EXERCISE: Would you please give the entries again word for word, with no images in your copy?

Top of EXTRACTED INFORMATION

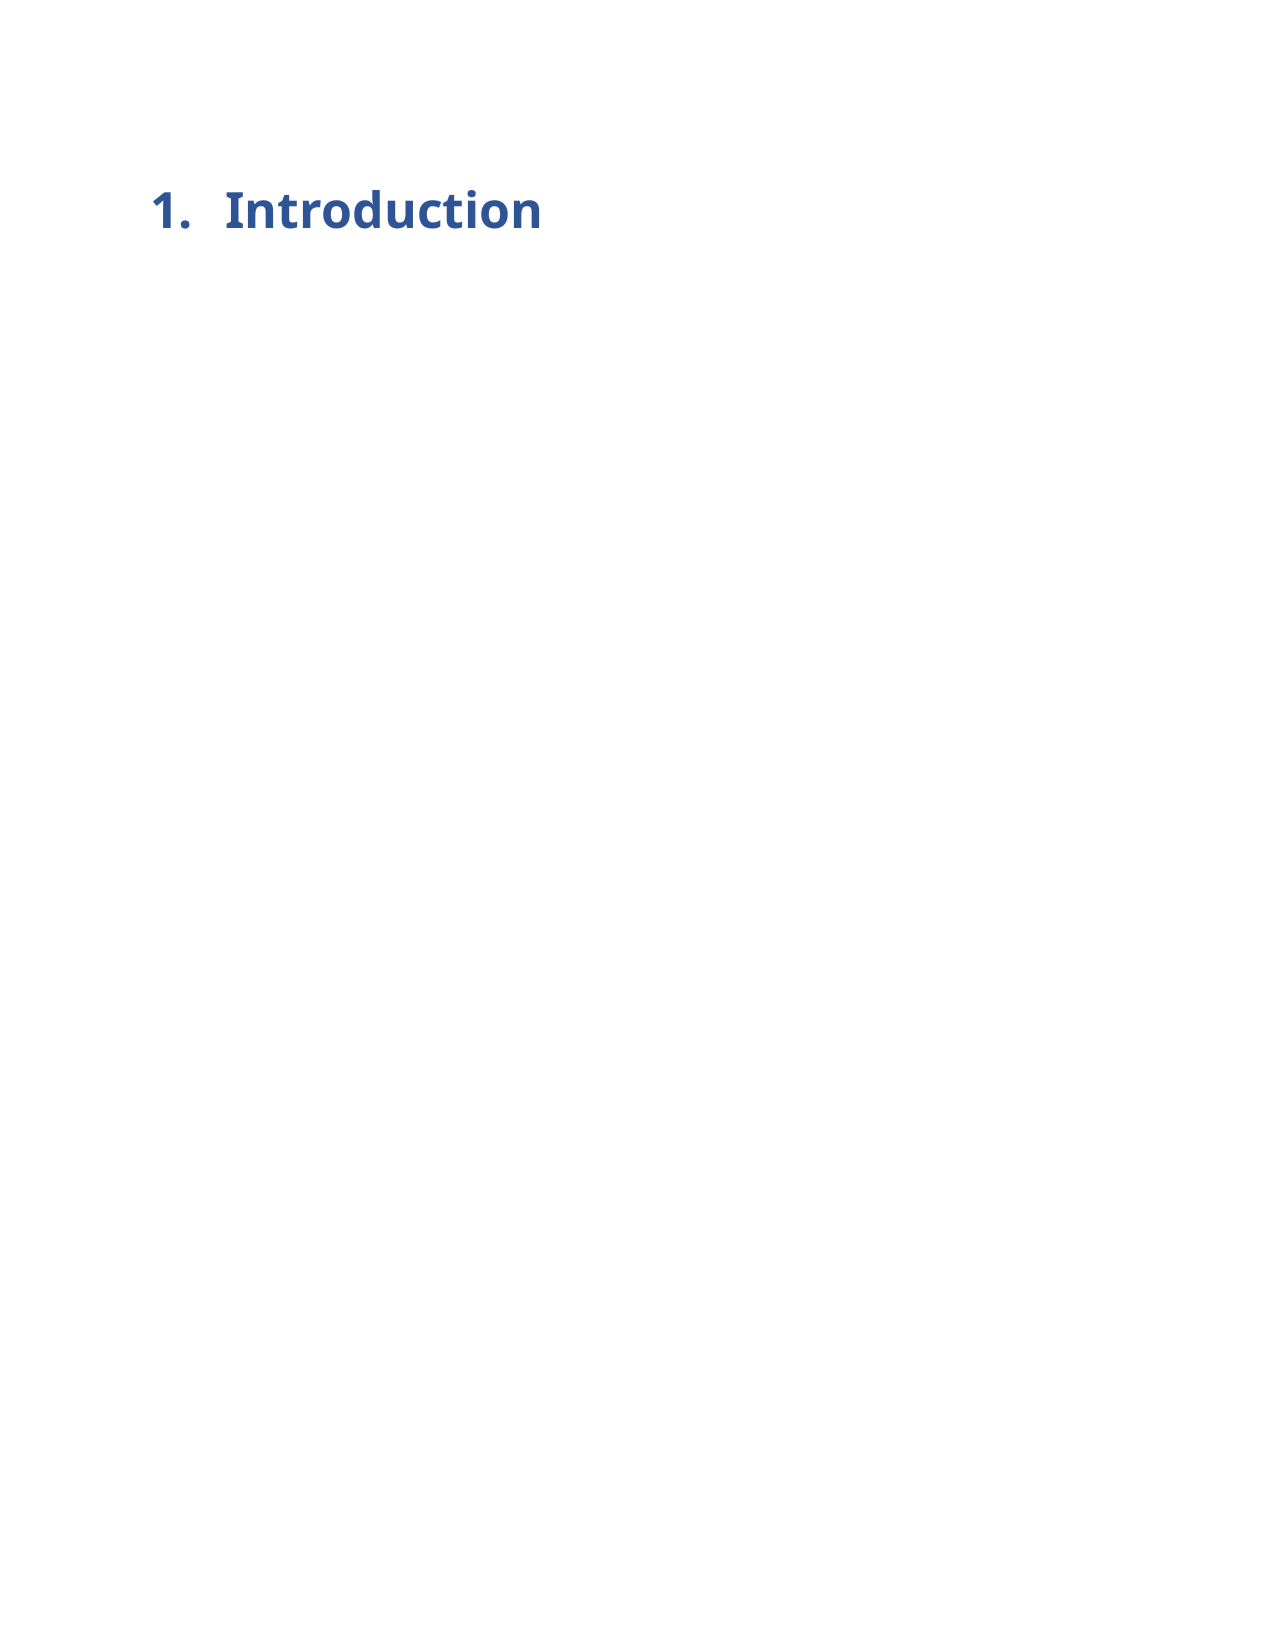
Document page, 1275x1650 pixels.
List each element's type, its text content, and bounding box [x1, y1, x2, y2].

subtitle Introduction [150, 175, 1125, 243]
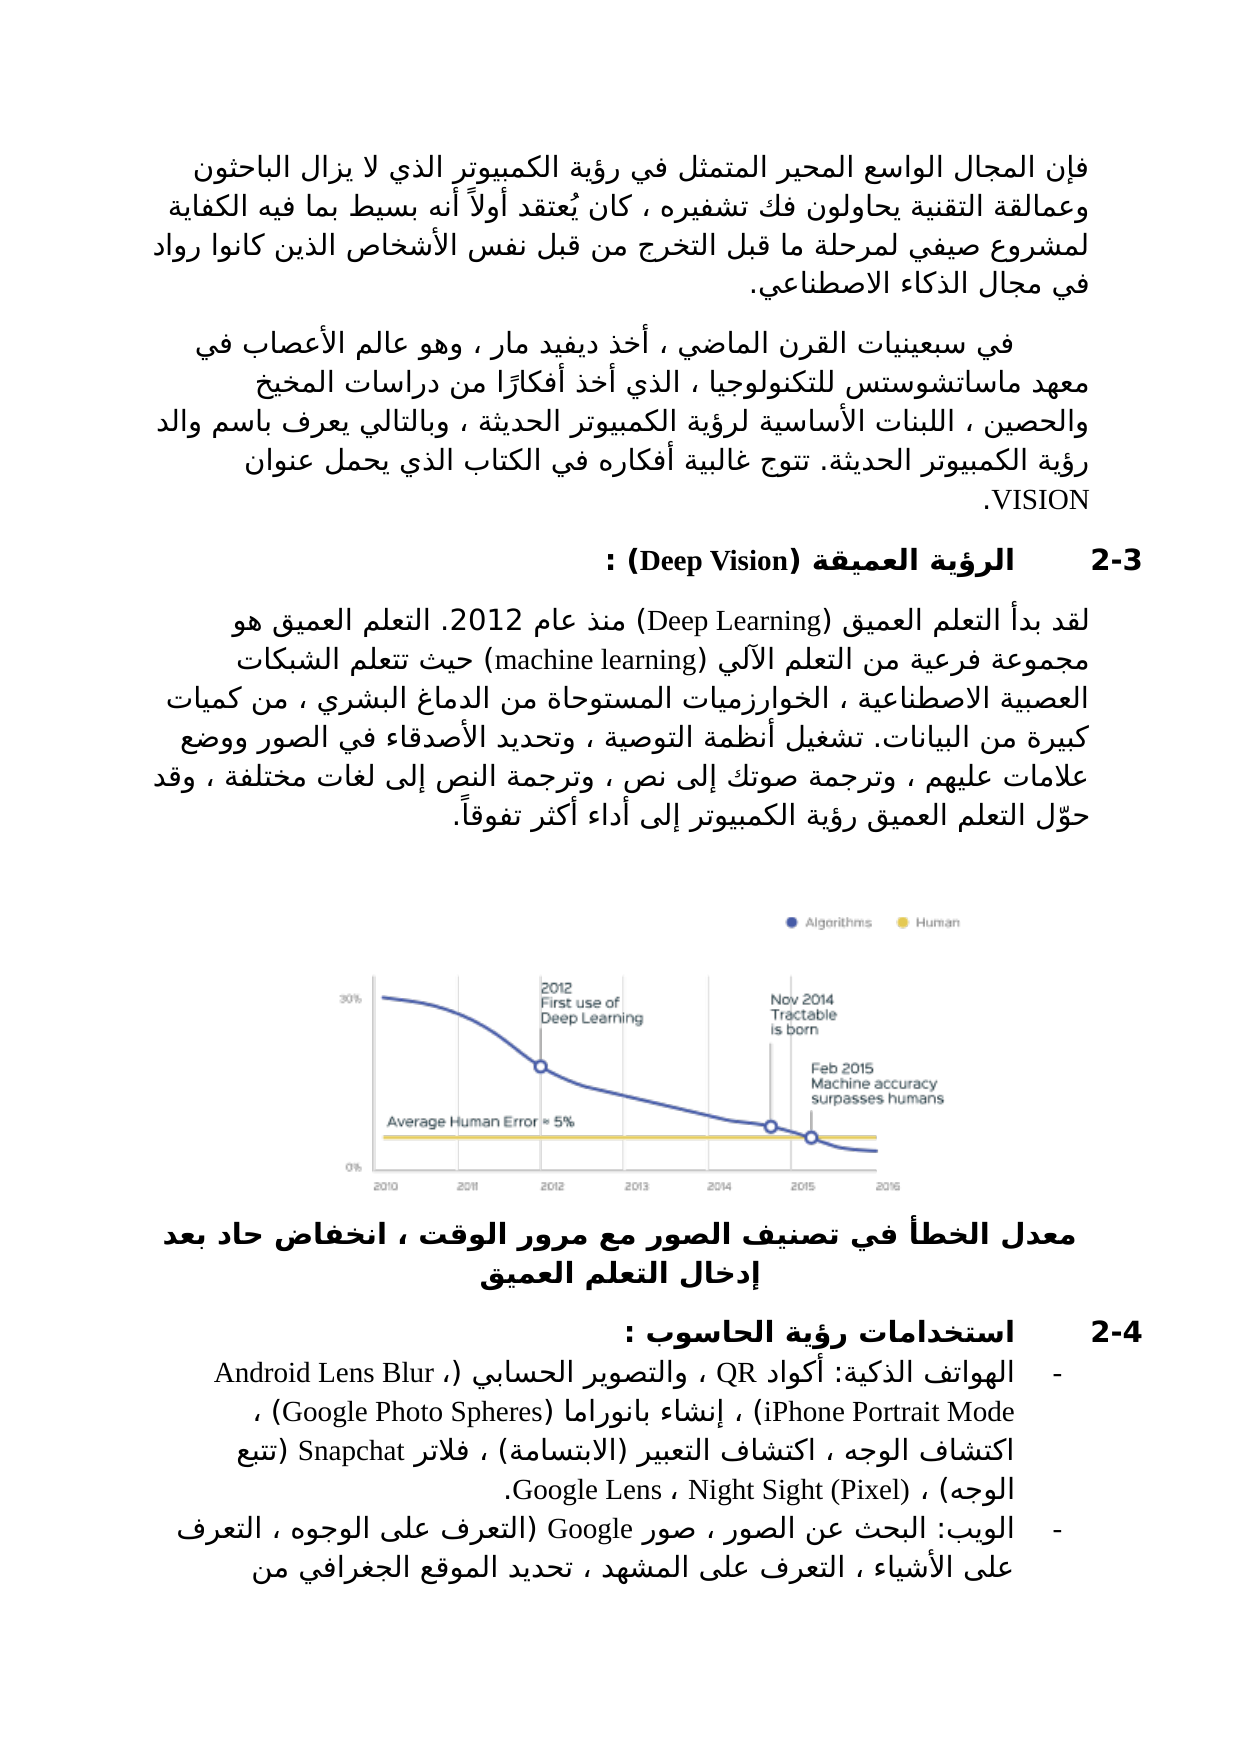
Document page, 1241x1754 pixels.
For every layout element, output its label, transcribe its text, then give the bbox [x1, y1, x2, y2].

text معدل الخطأ في تصنيف الصور مع مرور الوقت ، انخفاض حاد بعد إدخال التعلم العميق [150, 1217, 1090, 1290]
picture [279, 917, 961, 1192]
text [150, 150, 1090, 301]
list الهواتف الذكية: أكواد QR ، والتصوير الحسابي (Android Lens Blur ، iPhone Portrait Mode) ، إنشاء بانوراما (Google Photo Spheres) ، اكتشاف الوجه ، اكتشاف التعبير (الابتسامة) ، فلاتر Snapchat (تتبع الوجه) ، Google Lens ، Night Sight (Pixel). [150, 1355, 1053, 1506]
text في سبعينيات القرن الماضي ، أخذ ديفيد مار ، وهو عالم الأعصاب في معهد ماساتشوستس للتكنولوجيا ، الذي أخذ أفكارًا من دراسات المخيخ والحصين ، اللبنات الأساسية لرؤية الكمبيوتر الحديثة ، وبالتالي يعرف باسم والد رؤية الكمبيوتر الحديثة. تتوج غالبية أفكاره في الكتاب الذي يحمل عنوان VISION. [150, 327, 1090, 517]
list الرؤية العميقة (Deep Vision) : [150, 543, 1090, 577]
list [150, 1512, 1053, 1585]
list استخدامات رؤية الحاسوب : [150, 1316, 1090, 1350]
text لقد بدأ التعلم العميق (Deep Learning) منذ عام 2012. التعلم العميق هو مجموعة فرعية من التعلم الآلي (machine learning) حيث تتعلم الشبكات العصبية الاصطناعية ، الخوارزميات المستوحاة من الدماغ البشري ، من كميات كبيرة من البيانات. تشغيل أنظمة التوصية ، وتحديد الأصدقاء في الصور ووضع علامات عليهم ، وترجمة صوتك إلى نص ، وترجمة النص إلى لغات مختلفة ، وقد حوّل التعلم العميق رؤية الكمبيوتر إلى أداء أكثر تفوقاً. [150, 603, 1090, 832]
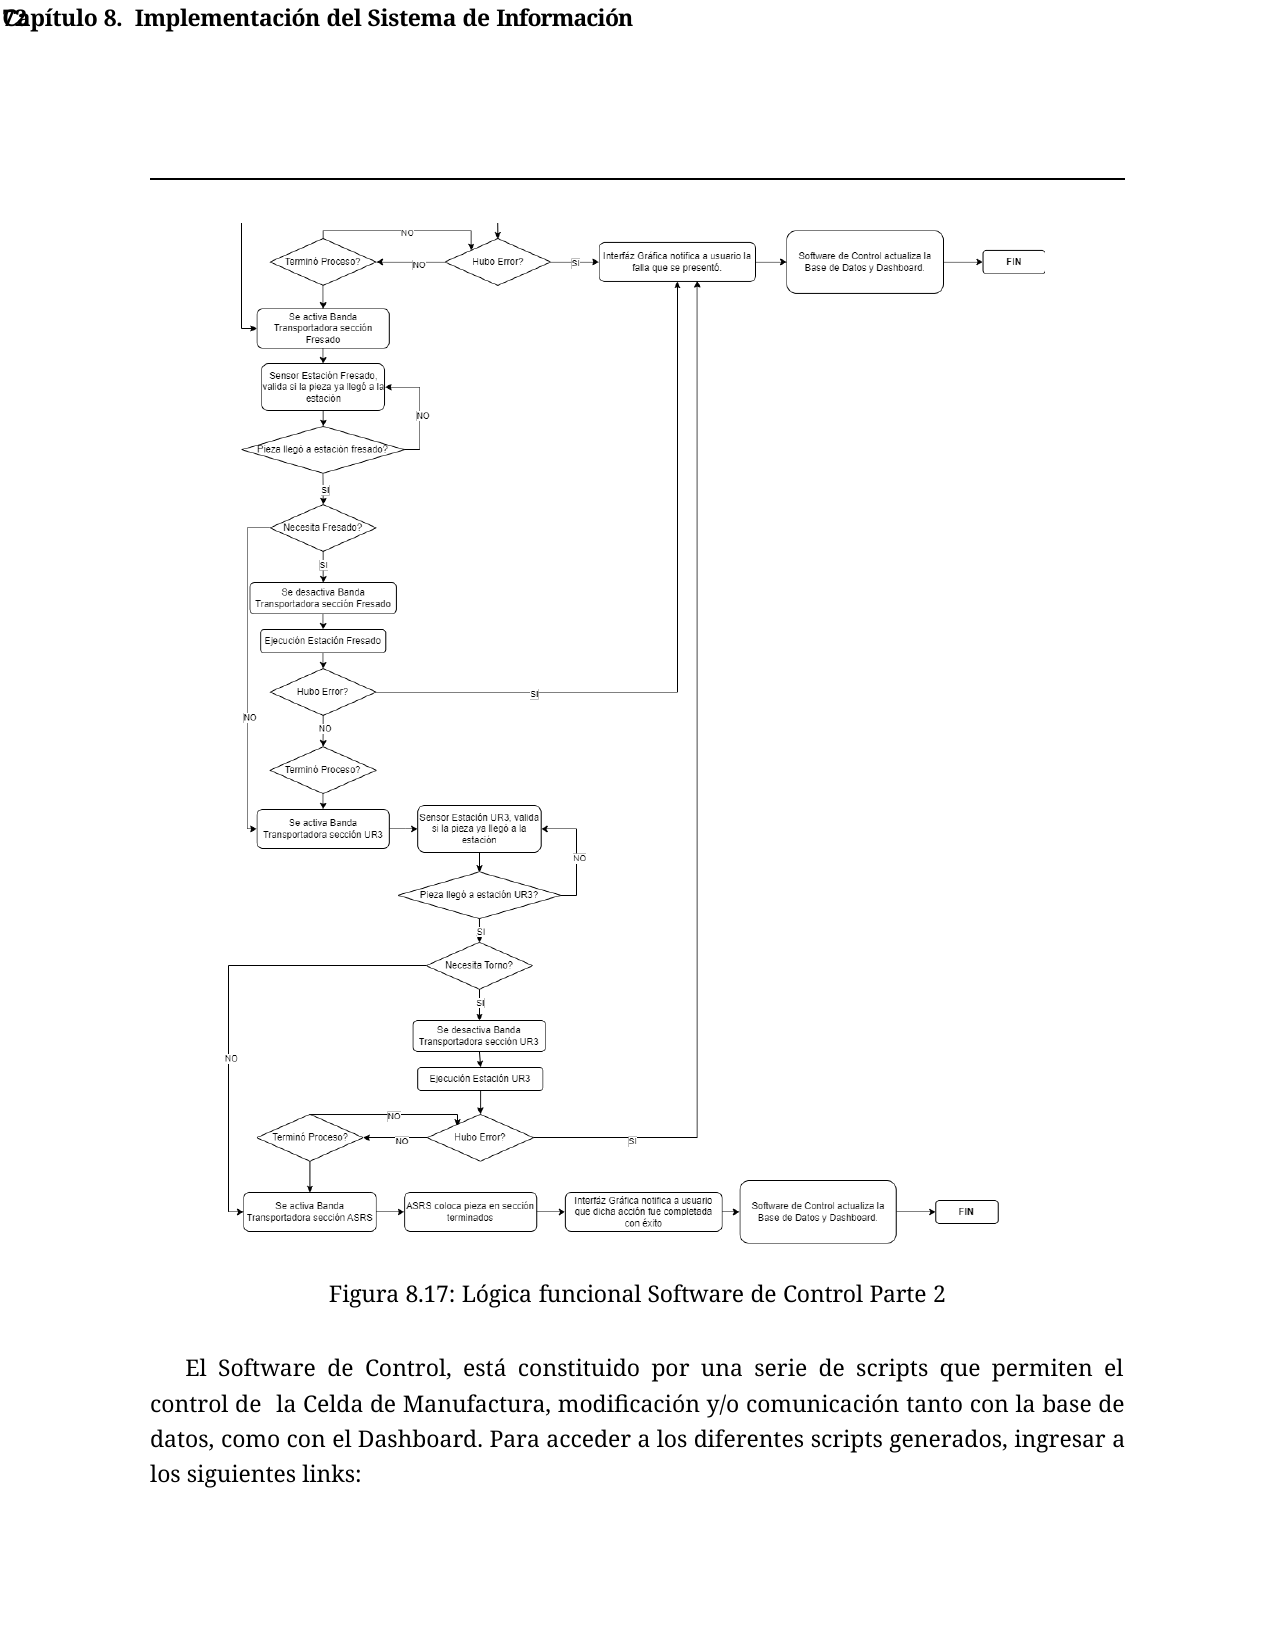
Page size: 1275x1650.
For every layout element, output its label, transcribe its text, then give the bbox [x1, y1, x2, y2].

text El Software de Control, está constituido por una serie de scripts que permiten el control de la Celda de Manufactura, modificación y/o comunicación tanto con la base de datos, como con el Dashboard. Para acceder a los diferentes scripts generados, ingresar a los siguientes links: [150, 1352, 1125, 1489]
picture [222, 223, 1045, 1244]
text Figura 8.17: Lógica funcional Software de Control Parte 2 [141, 1278, 1134, 1309]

Bottom of EXTRACTED INFORMATION

ANSWER SECTION:
Document page, 1275x1650 pixels.
List each element's type, its text content, and bounding box [x1, y1, x2, y2].

subtitle Introduction [150, 175, 1125, 243]
Document page, 1241x1754 pixels.
For every layout element, output its label, transcribe its text, then give the bbox [x1, y1, x2, y2].

text معدل الخطأ في تصنيف الصور مع مرور الوقت ، انخفاض حاد بعد إدخال التعلم العميق [150, 1217, 1090, 1290]
picture [279, 917, 961, 1192]
text [150, 150, 1090, 301]
list الهواتف الذكية: أكواد QR ، والتصوير الحسابي (Android Lens Blur ، iPhone Portrait Mode) ، إنشاء بانوراما (Google Photo Spheres) ، اكتشاف الوجه ، اكتشاف التعبير (الابتسامة) ، فلاتر Snapchat (تتبع الوجه) ، Google Lens ، Night Sight (Pixel). [150, 1355, 1053, 1506]
text في سبعينيات القرن الماضي ، أخذ ديفيد مار ، وهو عالم الأعصاب في معهد ماساتشوستس للتكنولوجيا ، الذي أخذ أفكارًا من دراسات المخيخ والحصين ، اللبنات الأساسية لرؤية الكمبيوتر الحديثة ، وبالتالي يعرف باسم والد رؤية الكمبيوتر الحديثة. تتوج غالبية أفكاره في الكتاب الذي يحمل عنوان VISION. [150, 327, 1090, 517]
list الرؤية العميقة (Deep Vision) : [150, 543, 1090, 577]
list [150, 1512, 1053, 1585]
list استخدامات رؤية الحاسوب : [150, 1316, 1090, 1350]
text لقد بدأ التعلم العميق (Deep Learning) منذ عام 2012. التعلم العميق هو مجموعة فرعية من التعلم الآلي (machine learning) حيث تتعلم الشبكات العصبية الاصطناعية ، الخوارزميات المستوحاة من الدماغ البشري ، من كميات كبيرة من البيانات. تشغيل أنظمة التوصية ، وتحديد الأصدقاء في الصور ووضع علامات عليهم ، وترجمة صوتك إلى نص ، وترجمة النص إلى لغات مختلفة ، وقد حوّل التعلم العميق رؤية الكمبيوتر إلى أداء أكثر تفوقاً. [150, 603, 1090, 832]
Page size: 1275x1650.
For every layout element, output its label, transcribe its text, then give the bbox [x1, y1, x2, y2].

text El Software de Control, está constituido por una serie de scripts que permiten el control de la Celda de Manufactura, modificación y/o comunicación tanto con la base de datos, como con el Dashboard. Para acceder a los diferentes scripts generados, ingresar a los siguientes links: [150, 1352, 1125, 1489]
picture [222, 223, 1045, 1244]
text Figura 8.17: Lógica funcional Software de Control Parte 2 [141, 1278, 1134, 1309]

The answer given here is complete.